4. Modify the threshold to:

   • \(0.3\),

   • \(0.7\), and repeat.

5. Comment on:

   • How lower thresholds increase recall and lower precision,

   • How higher thresholds increase precision and reduce recall,

   • Why classification metrics depend on the application (as discussed in class).

Exercise 4: Logistic Regression on a Real Dataset

Reproduce the pipeline from the book using the Pima Indians Diabetes Dataset, available at https://www.kaggle.com/datasets/uciml/pima-indians-diabetes-database.

This dataset contains medical measurements and a binary label indicating diabetes diagnosis.

1. Preprocess the data as done in class:

   • Download diabetes.csv.

   • Extract features \(X\) and labels \(y\).

   • Standardize the features (mean 0, variance 1).
     Explain why normalization is required, connecting to:

     • conditioning,

     • stable optimization,

     • meaningful gradient magnitudes.

   • Add a bias column of 1s.

2. Implement logistic regression from scratch (sigmoid + BCE + gradient), and optimize using SGD with:

   • a batch size of 32, a learning rate of \(10^{-3}\), and 200 epochs.
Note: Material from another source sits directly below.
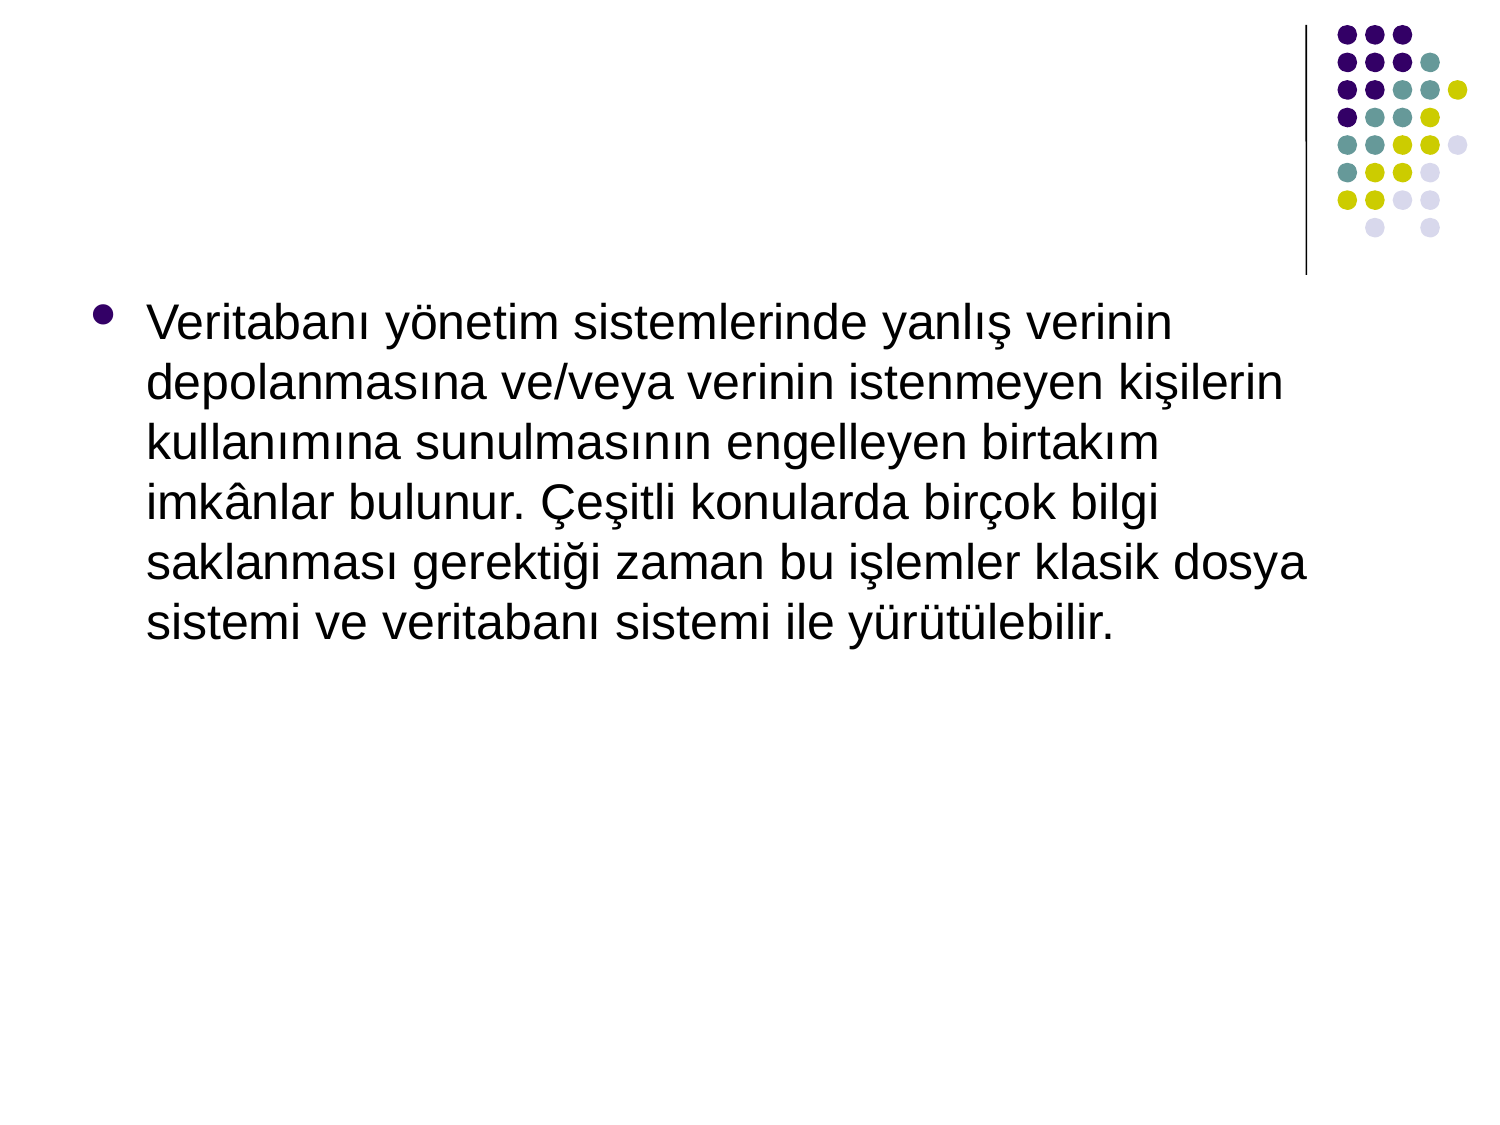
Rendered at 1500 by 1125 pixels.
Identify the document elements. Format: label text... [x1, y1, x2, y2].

list Veritabanı yönetim sistemlerinde yanlış verinin depolanmasına ve/veya verinin istenmeyen kişilerin kullanımına sunulmasının engelleyen birtakım imkânlar bulunur. Çeşitli konularda birçok bilgi saklanması gerektiği zaman bu işlemler klasik dosya sistemi ve veritabanı sistemi ile yürütülebilir. [74, 281, 1365, 1006]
   • for each epoch, track full-dataset BCE loss and full-dataset accuracy.

   • in a plot, visualize the behavior of Loss vs epoch and Accuracy vs epoch. Comment the results.

3. Train the same model using Adam (using the formulas from class):

   \[ \Theta_{k+1} = \Theta_k - \eta \frac{\hat m_k}{\sqrt{\hat v_k} + \epsilon}. \]

   with a learning rate of \(10^{-3}\), a batch size of 32, and 200 epochs. Then, plot SGD vs Adam loss and accuracy curves.

4. For each method, evaluate:

   • Final accuracy,

   • Confusion matrix,

   • Precision, Recall, F1.

5. Discuss on which method converge faster, which oscillate more, and how this relates to adaptive learning rates discussed in class.

Optional Extension: From Logistic Regression to a Simple Neural Network

This optional section mirrors the final part of the supervised learning chapter.

Implement a neural network with:

• One hidden layer,

• ReLU activation,

• Sigmoid output layer.

You may reuse the implementation shown in the main text. Then:

1. Train the neural network on the same Kaggle dataset.

2. Track:

   • BCE loss vs epoch,

   • Accuracy vs epoch.

3. Compare and discuss the performance against logistic regression.

Note

This extension is not mandatory for passing the exam but can improve your understanding of model capacity.